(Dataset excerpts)
** start **

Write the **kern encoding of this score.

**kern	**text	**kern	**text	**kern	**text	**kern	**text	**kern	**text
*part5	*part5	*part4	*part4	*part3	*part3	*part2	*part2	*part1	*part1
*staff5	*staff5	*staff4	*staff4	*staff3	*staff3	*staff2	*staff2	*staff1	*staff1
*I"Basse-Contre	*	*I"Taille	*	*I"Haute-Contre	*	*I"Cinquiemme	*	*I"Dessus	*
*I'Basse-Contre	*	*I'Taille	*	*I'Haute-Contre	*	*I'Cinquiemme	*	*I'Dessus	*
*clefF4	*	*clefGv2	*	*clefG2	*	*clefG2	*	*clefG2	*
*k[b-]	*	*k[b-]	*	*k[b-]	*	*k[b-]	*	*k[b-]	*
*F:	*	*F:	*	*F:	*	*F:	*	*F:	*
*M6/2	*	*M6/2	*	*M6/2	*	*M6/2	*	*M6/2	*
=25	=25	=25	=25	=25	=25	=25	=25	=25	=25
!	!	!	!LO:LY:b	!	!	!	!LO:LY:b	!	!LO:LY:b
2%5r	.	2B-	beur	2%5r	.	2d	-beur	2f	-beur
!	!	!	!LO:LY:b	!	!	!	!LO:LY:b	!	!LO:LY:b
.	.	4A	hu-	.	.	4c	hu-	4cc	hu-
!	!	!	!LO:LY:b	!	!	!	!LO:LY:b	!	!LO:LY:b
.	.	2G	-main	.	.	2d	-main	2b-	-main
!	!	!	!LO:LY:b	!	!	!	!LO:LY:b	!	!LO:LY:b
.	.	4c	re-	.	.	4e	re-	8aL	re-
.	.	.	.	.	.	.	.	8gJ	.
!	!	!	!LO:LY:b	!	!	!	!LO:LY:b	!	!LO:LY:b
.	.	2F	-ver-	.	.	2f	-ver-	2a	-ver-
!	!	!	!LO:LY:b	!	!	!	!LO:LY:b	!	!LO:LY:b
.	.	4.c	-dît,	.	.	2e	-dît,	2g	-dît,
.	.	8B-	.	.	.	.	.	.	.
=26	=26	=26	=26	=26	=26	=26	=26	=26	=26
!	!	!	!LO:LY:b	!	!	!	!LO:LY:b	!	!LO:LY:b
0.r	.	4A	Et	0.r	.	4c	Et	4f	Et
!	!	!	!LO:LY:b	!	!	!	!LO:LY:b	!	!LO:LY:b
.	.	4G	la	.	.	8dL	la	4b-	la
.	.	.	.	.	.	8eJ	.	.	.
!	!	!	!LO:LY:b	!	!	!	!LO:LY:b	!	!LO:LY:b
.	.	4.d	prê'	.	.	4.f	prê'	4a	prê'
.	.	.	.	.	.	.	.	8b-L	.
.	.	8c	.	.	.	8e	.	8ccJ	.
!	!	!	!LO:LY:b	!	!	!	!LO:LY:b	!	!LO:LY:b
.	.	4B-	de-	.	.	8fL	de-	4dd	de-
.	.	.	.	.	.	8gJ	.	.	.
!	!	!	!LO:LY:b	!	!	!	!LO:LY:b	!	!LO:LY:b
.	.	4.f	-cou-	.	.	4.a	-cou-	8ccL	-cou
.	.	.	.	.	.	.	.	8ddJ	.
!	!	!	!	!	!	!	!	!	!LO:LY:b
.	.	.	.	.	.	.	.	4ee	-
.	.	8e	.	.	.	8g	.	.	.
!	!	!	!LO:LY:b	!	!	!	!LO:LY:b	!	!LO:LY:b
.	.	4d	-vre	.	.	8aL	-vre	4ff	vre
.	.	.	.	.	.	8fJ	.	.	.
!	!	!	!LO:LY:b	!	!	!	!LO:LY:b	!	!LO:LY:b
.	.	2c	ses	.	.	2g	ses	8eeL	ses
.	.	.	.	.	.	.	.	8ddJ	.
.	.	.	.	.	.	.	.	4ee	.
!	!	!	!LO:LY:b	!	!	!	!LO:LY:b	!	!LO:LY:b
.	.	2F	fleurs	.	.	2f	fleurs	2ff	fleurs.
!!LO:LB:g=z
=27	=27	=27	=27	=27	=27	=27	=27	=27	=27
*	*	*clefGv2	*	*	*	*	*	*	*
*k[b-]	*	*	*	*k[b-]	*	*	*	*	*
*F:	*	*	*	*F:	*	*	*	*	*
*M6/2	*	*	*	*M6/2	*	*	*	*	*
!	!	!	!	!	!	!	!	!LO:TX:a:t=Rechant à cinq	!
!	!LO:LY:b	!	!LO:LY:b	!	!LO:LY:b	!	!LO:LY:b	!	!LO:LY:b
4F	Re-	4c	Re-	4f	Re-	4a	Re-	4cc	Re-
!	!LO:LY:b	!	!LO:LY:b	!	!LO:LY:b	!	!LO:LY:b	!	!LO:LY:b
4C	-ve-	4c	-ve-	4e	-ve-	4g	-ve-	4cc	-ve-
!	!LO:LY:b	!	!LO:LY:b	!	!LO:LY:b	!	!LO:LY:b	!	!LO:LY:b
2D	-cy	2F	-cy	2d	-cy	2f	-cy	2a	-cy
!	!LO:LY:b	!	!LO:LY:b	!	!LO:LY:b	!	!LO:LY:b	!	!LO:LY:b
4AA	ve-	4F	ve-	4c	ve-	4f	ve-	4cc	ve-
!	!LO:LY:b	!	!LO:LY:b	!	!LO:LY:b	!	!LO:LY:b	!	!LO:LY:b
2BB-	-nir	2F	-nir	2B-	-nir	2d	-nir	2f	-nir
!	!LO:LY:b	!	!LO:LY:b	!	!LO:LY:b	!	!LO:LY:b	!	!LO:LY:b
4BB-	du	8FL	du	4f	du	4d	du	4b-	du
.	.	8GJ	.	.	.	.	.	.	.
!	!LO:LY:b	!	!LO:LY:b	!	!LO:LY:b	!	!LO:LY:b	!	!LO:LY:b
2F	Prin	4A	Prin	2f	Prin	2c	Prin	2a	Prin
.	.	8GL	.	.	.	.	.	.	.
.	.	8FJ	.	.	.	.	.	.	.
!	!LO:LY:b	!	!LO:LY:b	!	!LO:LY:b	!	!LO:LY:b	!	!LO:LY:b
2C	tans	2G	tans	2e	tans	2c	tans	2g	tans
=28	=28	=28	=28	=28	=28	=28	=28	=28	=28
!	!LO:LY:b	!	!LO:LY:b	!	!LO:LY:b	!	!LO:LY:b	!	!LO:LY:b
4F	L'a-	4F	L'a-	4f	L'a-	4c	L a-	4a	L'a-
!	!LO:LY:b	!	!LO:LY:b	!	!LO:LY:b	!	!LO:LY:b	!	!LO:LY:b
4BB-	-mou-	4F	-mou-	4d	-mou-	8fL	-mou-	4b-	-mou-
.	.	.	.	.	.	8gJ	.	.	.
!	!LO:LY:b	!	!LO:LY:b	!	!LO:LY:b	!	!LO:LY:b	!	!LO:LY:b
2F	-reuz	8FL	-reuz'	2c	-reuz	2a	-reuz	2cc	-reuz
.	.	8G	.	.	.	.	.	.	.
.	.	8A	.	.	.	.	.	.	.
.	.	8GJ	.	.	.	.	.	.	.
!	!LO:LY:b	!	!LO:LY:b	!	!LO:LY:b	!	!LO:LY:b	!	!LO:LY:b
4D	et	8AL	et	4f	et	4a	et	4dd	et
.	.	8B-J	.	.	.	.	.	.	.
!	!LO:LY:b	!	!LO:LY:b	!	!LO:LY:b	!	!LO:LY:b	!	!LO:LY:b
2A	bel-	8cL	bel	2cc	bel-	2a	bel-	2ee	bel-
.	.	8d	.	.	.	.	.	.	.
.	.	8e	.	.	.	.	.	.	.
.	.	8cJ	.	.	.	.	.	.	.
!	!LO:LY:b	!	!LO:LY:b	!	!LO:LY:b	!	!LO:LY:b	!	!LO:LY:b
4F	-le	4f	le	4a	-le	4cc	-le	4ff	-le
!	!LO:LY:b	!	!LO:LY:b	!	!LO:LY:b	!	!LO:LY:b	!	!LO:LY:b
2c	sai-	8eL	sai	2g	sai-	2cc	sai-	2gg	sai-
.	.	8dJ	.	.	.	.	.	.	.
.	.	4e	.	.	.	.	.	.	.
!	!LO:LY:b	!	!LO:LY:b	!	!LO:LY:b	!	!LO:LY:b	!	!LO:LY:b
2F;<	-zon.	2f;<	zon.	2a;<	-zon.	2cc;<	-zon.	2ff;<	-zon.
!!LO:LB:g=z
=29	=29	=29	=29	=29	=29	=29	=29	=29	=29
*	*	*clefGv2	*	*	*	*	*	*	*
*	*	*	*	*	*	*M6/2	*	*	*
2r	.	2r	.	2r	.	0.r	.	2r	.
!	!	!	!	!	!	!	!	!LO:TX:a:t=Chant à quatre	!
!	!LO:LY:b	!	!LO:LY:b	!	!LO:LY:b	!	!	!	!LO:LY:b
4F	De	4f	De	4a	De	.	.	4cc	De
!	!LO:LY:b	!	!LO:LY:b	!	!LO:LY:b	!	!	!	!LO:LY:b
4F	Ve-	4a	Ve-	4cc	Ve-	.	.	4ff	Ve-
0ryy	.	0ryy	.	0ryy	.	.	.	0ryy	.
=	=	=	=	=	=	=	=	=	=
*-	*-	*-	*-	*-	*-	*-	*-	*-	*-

** end **

DIRECTION. From the items above, extract every line that contains the string "Taille".

EXPECTED ANSWER.
*I"Basse-Contre	*	*I"Taille	*	*I"Haute-Contre	*	*I"Cinquiemme	*	*I"Dessus	*
*I'Basse-Contre	*	*I'Taille	*	*I'Haute-Contre	*	*I'Cinquiemme	*	*I'Dessus	*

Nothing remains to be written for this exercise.